→ Exercise directions: Go through the data and copy every line in which "lines" appears.

→ Stored data:

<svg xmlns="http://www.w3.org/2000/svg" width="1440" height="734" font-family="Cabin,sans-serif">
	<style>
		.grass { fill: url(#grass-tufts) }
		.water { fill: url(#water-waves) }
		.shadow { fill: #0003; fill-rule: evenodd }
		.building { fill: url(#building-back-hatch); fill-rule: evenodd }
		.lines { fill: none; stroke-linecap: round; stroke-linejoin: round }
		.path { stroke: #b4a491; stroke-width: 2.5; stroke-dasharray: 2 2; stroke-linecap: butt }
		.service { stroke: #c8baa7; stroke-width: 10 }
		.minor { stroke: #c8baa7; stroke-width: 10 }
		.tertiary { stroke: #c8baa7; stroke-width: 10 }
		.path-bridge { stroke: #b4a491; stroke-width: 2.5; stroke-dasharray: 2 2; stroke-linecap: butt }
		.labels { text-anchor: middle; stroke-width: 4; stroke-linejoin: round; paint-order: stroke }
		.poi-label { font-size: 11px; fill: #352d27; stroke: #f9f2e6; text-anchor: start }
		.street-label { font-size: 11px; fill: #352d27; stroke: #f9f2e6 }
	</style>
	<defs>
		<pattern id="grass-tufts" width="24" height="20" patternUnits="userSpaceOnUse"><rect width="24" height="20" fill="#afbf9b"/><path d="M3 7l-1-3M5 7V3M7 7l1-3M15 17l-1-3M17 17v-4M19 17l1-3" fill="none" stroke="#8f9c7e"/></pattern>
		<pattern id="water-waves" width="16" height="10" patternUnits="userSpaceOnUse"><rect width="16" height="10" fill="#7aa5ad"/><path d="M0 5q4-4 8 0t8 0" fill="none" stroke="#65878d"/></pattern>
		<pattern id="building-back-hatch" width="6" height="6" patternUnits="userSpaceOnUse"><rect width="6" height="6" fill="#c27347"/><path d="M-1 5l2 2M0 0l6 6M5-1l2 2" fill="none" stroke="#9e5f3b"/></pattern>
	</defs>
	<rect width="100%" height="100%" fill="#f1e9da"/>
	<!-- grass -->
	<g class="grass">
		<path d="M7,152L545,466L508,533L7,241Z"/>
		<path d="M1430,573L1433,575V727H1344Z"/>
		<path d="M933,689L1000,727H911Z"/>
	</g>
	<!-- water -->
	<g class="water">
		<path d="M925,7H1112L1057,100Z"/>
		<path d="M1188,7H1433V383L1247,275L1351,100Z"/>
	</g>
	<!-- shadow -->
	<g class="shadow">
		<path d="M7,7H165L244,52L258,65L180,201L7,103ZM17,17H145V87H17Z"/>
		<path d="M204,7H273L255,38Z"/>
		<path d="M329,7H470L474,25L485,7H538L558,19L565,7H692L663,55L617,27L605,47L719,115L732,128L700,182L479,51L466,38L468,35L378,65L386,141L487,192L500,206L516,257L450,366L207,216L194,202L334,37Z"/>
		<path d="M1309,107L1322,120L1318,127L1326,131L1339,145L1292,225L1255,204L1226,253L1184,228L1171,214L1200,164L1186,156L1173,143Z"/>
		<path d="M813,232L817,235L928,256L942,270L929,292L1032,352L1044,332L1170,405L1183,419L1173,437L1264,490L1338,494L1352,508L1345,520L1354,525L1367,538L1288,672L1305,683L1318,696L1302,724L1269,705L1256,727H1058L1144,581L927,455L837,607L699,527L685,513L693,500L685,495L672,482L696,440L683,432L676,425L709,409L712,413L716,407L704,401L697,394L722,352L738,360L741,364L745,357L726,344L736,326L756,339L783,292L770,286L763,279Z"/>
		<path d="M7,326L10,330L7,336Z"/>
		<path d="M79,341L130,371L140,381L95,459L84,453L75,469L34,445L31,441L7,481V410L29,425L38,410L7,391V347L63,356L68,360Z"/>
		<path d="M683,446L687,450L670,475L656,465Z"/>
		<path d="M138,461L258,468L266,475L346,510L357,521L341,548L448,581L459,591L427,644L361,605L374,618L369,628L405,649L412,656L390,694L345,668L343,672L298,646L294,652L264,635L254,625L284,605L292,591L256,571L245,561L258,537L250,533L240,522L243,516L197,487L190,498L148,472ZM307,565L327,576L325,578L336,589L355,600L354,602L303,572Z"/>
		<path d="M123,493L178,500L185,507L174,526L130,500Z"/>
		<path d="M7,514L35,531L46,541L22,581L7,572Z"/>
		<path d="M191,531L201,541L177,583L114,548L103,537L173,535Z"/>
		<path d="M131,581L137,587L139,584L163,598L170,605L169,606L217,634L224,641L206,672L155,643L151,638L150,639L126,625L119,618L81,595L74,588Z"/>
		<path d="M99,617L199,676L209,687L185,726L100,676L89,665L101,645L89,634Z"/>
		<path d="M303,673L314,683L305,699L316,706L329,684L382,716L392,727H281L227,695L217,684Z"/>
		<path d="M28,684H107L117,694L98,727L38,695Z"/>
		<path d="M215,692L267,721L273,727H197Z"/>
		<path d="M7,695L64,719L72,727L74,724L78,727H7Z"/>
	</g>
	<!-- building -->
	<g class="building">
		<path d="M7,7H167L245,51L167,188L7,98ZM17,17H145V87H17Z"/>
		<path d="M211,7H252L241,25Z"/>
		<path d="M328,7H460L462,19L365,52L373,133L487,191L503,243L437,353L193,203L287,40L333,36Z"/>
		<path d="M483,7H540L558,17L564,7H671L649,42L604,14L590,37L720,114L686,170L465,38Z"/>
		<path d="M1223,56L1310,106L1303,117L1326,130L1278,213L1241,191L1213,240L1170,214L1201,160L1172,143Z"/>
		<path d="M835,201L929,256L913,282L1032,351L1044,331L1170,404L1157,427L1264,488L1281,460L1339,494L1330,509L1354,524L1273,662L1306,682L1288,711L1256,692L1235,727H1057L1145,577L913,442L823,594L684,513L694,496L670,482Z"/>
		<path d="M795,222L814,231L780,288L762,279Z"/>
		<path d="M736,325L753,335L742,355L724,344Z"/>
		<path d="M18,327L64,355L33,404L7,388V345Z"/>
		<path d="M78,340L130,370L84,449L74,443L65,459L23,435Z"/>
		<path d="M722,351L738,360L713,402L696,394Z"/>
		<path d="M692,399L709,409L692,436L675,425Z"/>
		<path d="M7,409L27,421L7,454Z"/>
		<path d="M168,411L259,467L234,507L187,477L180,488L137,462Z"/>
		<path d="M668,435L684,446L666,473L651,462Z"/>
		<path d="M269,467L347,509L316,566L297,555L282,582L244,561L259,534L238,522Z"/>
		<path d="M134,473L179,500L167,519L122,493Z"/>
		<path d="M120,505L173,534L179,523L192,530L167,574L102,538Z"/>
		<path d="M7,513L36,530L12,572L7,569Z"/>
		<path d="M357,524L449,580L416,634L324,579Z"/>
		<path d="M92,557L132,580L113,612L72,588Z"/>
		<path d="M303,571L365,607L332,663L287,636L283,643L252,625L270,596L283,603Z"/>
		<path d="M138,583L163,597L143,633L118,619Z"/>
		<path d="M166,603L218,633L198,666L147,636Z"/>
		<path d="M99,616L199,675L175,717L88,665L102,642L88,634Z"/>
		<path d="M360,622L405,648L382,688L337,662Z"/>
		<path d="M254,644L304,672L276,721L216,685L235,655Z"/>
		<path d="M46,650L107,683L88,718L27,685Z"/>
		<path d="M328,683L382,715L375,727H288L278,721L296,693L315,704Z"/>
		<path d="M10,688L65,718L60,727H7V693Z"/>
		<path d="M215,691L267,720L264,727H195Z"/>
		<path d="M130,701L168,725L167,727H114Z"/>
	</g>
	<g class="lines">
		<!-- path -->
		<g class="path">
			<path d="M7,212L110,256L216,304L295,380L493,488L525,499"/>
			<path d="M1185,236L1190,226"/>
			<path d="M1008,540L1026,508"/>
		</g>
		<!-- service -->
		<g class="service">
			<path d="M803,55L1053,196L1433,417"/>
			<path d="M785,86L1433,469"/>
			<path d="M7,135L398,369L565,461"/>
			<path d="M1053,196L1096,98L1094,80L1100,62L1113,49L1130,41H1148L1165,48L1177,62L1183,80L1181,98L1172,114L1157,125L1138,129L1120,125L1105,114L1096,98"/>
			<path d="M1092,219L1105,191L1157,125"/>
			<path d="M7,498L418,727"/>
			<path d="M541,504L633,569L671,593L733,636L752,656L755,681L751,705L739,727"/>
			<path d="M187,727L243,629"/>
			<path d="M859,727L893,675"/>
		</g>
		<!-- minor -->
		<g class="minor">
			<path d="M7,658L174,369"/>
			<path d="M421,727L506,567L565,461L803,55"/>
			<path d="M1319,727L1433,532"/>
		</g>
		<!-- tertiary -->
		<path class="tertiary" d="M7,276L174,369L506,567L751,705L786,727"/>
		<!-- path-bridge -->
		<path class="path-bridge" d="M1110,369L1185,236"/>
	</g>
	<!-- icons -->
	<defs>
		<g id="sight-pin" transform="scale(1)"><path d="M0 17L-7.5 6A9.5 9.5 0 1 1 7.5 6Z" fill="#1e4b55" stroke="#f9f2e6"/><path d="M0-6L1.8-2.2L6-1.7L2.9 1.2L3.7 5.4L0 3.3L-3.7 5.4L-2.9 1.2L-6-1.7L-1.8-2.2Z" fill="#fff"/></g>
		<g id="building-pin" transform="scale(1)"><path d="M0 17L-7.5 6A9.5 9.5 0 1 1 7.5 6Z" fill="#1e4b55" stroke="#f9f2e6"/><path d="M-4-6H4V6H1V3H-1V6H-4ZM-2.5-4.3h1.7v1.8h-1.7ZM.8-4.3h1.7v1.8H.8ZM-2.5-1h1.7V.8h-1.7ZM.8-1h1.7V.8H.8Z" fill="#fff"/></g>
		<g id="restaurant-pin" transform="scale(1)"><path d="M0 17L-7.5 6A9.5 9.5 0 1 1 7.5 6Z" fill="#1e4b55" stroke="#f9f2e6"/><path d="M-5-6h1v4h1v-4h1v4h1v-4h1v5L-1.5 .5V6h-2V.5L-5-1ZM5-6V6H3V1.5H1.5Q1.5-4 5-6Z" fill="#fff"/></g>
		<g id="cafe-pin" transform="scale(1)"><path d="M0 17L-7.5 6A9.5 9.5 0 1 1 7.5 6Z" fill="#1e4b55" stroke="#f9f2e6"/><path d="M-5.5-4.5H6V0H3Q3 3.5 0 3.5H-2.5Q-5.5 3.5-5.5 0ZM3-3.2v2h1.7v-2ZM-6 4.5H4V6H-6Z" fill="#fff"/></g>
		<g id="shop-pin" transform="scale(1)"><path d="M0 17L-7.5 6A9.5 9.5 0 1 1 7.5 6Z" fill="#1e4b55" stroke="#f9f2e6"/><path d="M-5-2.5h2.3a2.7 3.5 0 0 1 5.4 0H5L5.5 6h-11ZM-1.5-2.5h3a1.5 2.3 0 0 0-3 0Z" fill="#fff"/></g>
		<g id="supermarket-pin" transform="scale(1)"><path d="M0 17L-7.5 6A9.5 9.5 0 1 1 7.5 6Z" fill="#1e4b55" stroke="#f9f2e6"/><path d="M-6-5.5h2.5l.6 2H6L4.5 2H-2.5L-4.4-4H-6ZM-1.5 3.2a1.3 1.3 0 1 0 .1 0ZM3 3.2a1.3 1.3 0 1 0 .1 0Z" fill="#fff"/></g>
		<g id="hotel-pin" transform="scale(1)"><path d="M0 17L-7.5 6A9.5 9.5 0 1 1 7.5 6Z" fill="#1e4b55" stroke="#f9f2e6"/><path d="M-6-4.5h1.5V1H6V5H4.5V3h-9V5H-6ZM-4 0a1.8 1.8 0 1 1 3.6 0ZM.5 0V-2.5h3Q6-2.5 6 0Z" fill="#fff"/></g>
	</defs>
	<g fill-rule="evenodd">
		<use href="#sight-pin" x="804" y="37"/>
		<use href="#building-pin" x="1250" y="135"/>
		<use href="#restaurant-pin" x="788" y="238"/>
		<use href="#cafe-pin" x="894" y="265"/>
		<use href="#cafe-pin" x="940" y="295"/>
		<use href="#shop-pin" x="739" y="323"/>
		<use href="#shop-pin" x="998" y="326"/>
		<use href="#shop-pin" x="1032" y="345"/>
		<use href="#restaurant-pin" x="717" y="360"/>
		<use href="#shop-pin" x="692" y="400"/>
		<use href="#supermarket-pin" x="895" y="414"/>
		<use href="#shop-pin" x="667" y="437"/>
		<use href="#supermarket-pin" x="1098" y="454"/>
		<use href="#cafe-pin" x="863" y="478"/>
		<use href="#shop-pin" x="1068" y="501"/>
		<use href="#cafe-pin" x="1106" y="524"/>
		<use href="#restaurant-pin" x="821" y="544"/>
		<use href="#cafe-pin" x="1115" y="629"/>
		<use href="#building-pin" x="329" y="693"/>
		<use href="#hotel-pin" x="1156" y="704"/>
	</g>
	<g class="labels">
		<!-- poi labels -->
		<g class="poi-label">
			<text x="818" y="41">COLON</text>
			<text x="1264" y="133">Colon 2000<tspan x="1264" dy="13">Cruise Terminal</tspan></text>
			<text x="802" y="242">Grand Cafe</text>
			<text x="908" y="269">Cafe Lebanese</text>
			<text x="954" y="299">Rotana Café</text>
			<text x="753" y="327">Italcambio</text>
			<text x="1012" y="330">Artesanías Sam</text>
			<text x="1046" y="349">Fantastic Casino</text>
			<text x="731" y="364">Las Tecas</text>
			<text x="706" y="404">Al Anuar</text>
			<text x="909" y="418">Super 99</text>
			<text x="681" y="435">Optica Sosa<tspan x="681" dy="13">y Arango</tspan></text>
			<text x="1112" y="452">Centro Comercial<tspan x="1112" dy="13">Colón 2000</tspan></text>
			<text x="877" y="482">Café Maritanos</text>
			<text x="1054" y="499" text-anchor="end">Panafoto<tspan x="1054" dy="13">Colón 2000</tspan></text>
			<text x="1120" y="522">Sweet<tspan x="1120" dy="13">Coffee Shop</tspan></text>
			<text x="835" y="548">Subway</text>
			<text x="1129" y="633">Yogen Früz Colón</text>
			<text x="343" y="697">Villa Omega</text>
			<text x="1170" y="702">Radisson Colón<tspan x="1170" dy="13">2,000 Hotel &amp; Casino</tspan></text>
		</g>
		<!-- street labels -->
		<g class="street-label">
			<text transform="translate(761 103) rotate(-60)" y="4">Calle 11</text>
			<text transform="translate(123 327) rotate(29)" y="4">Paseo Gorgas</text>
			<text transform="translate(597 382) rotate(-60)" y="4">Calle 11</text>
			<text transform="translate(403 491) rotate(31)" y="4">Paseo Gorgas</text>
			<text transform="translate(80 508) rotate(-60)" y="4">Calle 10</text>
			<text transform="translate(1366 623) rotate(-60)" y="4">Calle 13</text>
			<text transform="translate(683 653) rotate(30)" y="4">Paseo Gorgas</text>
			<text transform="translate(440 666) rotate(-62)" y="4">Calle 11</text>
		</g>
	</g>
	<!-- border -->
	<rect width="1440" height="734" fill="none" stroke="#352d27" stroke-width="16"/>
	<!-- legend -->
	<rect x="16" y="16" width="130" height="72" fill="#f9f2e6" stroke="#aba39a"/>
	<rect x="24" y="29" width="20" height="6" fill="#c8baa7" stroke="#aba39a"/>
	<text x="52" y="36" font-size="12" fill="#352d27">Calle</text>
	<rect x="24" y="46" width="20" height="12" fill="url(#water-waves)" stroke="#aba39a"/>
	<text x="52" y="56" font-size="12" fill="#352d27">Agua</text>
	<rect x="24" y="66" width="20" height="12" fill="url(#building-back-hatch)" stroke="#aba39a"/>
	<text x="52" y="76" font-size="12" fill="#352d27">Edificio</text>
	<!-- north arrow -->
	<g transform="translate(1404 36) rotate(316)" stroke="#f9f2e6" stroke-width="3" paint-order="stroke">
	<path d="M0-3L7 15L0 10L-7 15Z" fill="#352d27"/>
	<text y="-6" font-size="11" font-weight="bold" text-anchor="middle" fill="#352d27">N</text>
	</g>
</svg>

→ Reply to the task:
		.lines { fill: none; stroke-linecap: round; stroke-linejoin: round }
	<g class="lines">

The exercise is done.